For the first time in history, non-states could operate their own private air forces, thanks to common drone technology.
That’s the conclusion Canadian military strategic analyst David Rudd comes to in a report published in the Journal of Military and Strategic Strategies. Rudd notes that maritime non-state actors, or MNSAs, could use drones for weapons delivery, surveillance, and a host of maritime threats we can’t yet predict.
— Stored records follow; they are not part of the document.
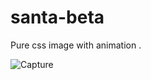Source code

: # santa-beta
Pure css image with animation .

![Capture](https://user-images.githubusercontent.com/44953808/120933875-c55dfd80-c704-11eb-9242-9354b9bb2bb9.PNG)


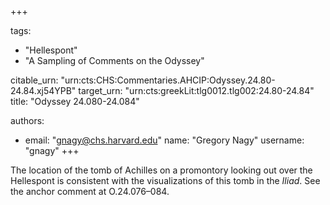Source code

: +++

tags:
- "Hellespont"
- "A Sampling of Comments on the Odyssey"

citable_urn: "urn:cts:CHS:Commentaries.AHCIP:Odyssey.24.80-24.84.xj54YPB"
target_urn: "urn:cts:greekLit:tlg0012.tlg002:24.80-24.84"
title: "Odyssey 24.080-24.084"

authors:
- email: "gnagy@chs.harvard.edu"
  name: "Gregory Nagy"
  username: "gnagy"
+++

<p>The location of the tomb of Achilles on a promontory looking out over the Hellespont is consistent with the visualizations of this tomb in the <em>Iliad</em>. See the anchor comment at O.24.076–084.</p>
When we say MNSAs, it’s worth remembering that that includes pirates, drug smugglers, and terrorist organizations. Rudd writes:
While the Islamic State (IS) is not a littoral-based organization, its use of heavy weaponry captured from the Iraqi army further illustrates the potential technical proficiency of non-state actors. This, combined with the availability of drone technology for surveillance and possibly weapons delivery, means that lethal encounters with state parties do not necessarily have to be at close quarters. … The proliferation of drones could radically alter the tactical battle space. For the first time, non-state adversaries would have an air force.
A few insurgent groups like the Tamil Tigers actually already operate a very small number of planes, but nothing on the scale of what a group could accomplish with drones, which are cheap and require such little room to launch effectively that even our own Navy is designing tail-sitters to turn small ships into miniature aircraft carriers.
Rudd’s predictions to the Canadian military are not without silver linings. Cheap drones could keep Canada’s navy forces affordable, and be outfitted with sensors to detect enemy incursions. The only way to stop a bad non-state with a drone is with a good real-state with a drone.